_LISTA DE TAREFAS_
(a) Segundo o relato sobre a estadia em Nova Délhi, em que bairro popular ficava a hospedagem?
(b) Por favor, continue o relato sobre a estadia em Nova Délhi a partir da última frase apresentada.

Passei, portanto, doze dias em Nova Delhi, hospedada e localizada nos limites de um bairro popular, Cole Market, procurando viver, ao máximo, o ambiente das cidades, a Velha e Nova Délhi, que são contíguas, mas deslumbrada sobretudo com a primeira, onde desenvolvi observação sobre a literatura de folhetos populares na Índia. Meu propósito era o de adaptar-me às condições de vida, ao modo de ser das pessoas, embora assustada pelos graves problemas sociais da Índia, tão intensos e bastante diferentes dos nossos. Pude assim perambular por feiras e mercados, templos, mesquitas, seus arredores, para entender aquele mundo, aparentemente tão estranho e finalmente tão familiar. Houve quem dissesse que eu estava buscando ali o Nordeste brasileiro, mas eu, de fato, o estava encontrando, em muitos passos, como encontro sempre o sertão de Feira de Santana, sua memória que refaço e reconstruo por onde ando, mundo afora.

_CONJUNTO DE ITENS_
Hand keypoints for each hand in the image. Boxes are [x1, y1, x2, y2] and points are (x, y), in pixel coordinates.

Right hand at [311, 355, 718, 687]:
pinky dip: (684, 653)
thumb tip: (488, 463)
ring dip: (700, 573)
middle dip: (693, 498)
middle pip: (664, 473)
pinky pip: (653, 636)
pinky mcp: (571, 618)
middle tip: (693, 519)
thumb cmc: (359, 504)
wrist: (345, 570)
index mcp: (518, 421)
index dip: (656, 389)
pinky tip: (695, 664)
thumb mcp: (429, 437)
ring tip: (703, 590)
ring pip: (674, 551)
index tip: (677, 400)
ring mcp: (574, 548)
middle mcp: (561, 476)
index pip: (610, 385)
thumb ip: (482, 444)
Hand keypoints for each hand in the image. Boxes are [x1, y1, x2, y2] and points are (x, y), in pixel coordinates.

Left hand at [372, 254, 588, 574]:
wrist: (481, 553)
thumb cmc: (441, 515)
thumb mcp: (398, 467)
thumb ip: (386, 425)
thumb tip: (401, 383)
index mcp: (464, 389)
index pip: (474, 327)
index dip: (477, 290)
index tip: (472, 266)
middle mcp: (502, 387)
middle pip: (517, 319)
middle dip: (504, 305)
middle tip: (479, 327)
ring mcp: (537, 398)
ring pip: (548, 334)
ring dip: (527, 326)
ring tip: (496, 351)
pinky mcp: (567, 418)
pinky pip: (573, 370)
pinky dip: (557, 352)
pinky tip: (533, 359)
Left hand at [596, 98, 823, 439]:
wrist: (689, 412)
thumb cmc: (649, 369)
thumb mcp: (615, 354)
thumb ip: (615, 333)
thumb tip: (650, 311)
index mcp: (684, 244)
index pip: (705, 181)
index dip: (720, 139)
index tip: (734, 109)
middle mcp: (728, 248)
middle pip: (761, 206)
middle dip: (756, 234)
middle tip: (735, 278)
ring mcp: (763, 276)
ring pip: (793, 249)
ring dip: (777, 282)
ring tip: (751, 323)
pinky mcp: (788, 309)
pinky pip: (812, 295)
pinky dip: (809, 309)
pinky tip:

_RESULTADOS DO EXERCÍCIO_
(a) No Cole Market.

(b)
Não seria preciso procurar muito nem ter um pensamento original para saber que a Índia é um país de tradição rural arcaica, em sua maior parte, que vive o conflito de uma modernização rápida e caótica. A persistente oralidade e a força de um substrato mítico se transmitem na incontável riqueza de uma literatura popular oral e escrita, povoada de crenças complexas, que se vão transmitindo ao longo dos tempos.

É preciso aqui abrir um parêntese para mostrar o outro lado e não passar a impressão de que é esta a imagem do país. Fiquei muito impressionada com o movimento editorial, a qualidade dos trabalhos e publicações indianas. Várias editoras de excelente qualidade estiveram representadas na mostra que se organizou para o Congresso. Além da publicação de autores estrangeiros, há uma produção indiana de boa qualidade, seja em inglês ou em hindi (praticamente o idioma oficial da Índia), num complexo mosaico de línguas, de crenças de culturas ancestrais. Pude observar o grande interesse de editoras, no sentido de novas produções. É preciso não esquecer a imensa população do país, a crescente escolaridade, o aumento progressivo do número de leitores, sua inserção no contexto asiático, com mercados emergentes e numerosos.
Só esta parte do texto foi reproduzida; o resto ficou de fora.